The remote banking software, from BNL, allows the group treasury to integrate bank statements (SWIFT MT940 messages) that are originated worldwide into the XRT-Cerg platform. This allows us in the group treasury to understand the positions of all the subsidiaries.

In addition to the two main systems, we also run a financial planning programme (Easy Financial Planning of Gruppo Servizi). This simulates the effects of changes in exchange rates and interest rates on cash flows with a mid-term perspective (12/24 months) by providing monthly balance sheet figures. This programme is also used for verifying the correct dimensioning and structuring of credit facilities.

How do you manage your bank relationships?

Our approach to banking relationships has been completely revised since the establishment of the N&W group in 2000. The two groups that merged to become N&W had had very different approaches to their banking relationships. Electrolux Zanussi Vending had had a few relationships with major local banks in different countries. In addition, it benefited from the Electrolux centralised treasury services, meaning that funding was not an issue. Given the size of the Electrolux group, this structure was perfectly appropriate, although it was not for the new, smaller N&W group. On the other hand, Wittenborg A/S had had a local approach, with the addition of some important relationships with Nordic banks with the headquarters company in Denmark.

Because the new N&W group is involved in complex project finance deals, it became natural to switch the daily banking activity to those banks that, because they were participating in the loan syndication, had a full understanding of, and trust in, the newly established group. As a result, the overall relationship model can be defined as a long-term partnership one.

What do you see as your current and next challenges?
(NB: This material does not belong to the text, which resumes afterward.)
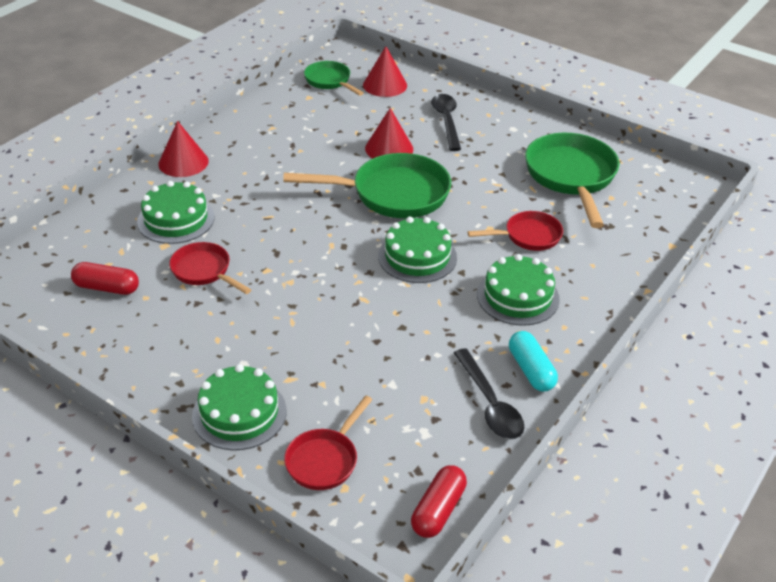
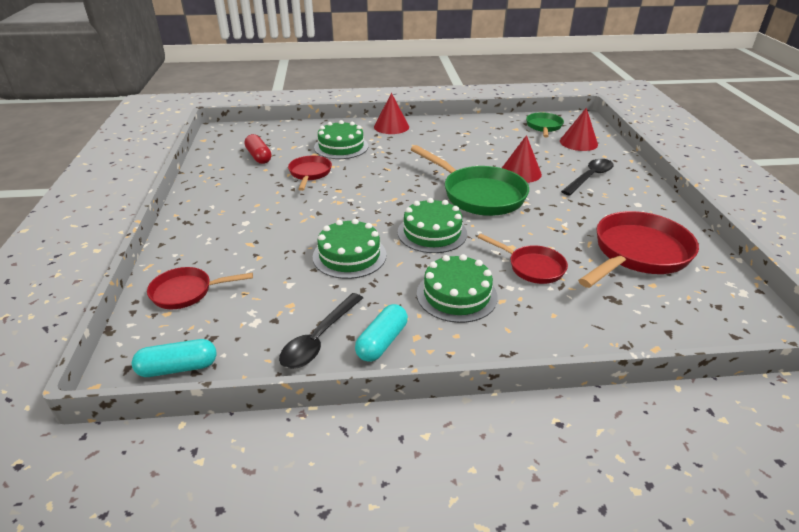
camera: 50 degrees right, 5 degrees down
(239, 413) = (200, 241): green cake -> green cake (349, 255)
(438, 510) = (178, 368): red capsule -> turquoise capsule
(571, 177) = (637, 254): green pan -> red pan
Because the department is still relatively young, we still have two structural projects ongoing: the establishment of a netting system for the group subsidiaries and the implementation of a notional pooling structure covering Northern Europe.

Following on from that, the next challenges will definitely involve evaluating the possibilities offered by e-treasury. I am interested in three main projects:

  • Using an electronic FX dealing platform
  • The creation of a global payment factory
  • The substitution of the current banking system with an internet-based one

I am most interested in creating a global payment factory. The main driver would be to cut costs, although we would need to implement an in-house bank first, as we do not currently operate one. Again, the interest in electronic FX dealing is one of cost reduction. Finally the use of an internet-based banking system will provide better quality information to both the treasury and to the company as a whole. Being able to access payment information in real-time would be a useful credit management tool for example.

In summary, these challenges will add value either by reducing operating costs or by enhancing the flow of information into the treasury.